### Aim of the exercise
From the line containing "trading 💎⏰ 24/7" onward to the last line of the data below, copy each line exactly and add nothing.

### Records provided
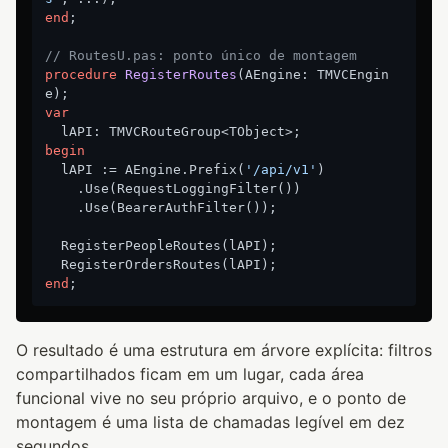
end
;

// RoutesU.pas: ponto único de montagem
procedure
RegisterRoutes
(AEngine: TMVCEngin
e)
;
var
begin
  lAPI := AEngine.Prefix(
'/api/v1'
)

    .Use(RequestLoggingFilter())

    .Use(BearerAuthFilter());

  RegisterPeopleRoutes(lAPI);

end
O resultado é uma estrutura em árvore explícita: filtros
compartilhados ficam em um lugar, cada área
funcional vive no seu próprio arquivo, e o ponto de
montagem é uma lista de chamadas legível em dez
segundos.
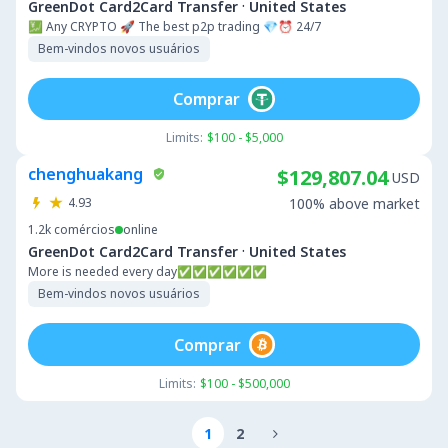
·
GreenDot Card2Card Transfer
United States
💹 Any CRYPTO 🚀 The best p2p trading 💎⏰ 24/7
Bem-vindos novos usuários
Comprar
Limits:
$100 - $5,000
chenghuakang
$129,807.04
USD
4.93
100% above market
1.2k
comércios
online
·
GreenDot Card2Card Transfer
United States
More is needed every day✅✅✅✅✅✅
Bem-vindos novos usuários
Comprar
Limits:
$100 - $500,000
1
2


### Written solution
💹 Any CRYPTO 🚀 The best p2p trading 💎⏰ 24/7
Bem-vindos novos usuários
Comprar
Limits:
$100 - $5,000
chenghuakang
$129,807.04
USD
4.93
100% above market
1.2k
comércios
online
·
GreenDot Card2Card Transfer
United States
More is needed every day✅✅✅✅✅✅
Bem-vindos novos usuários
Comprar
Limits:
$100 - $500,000
1
2


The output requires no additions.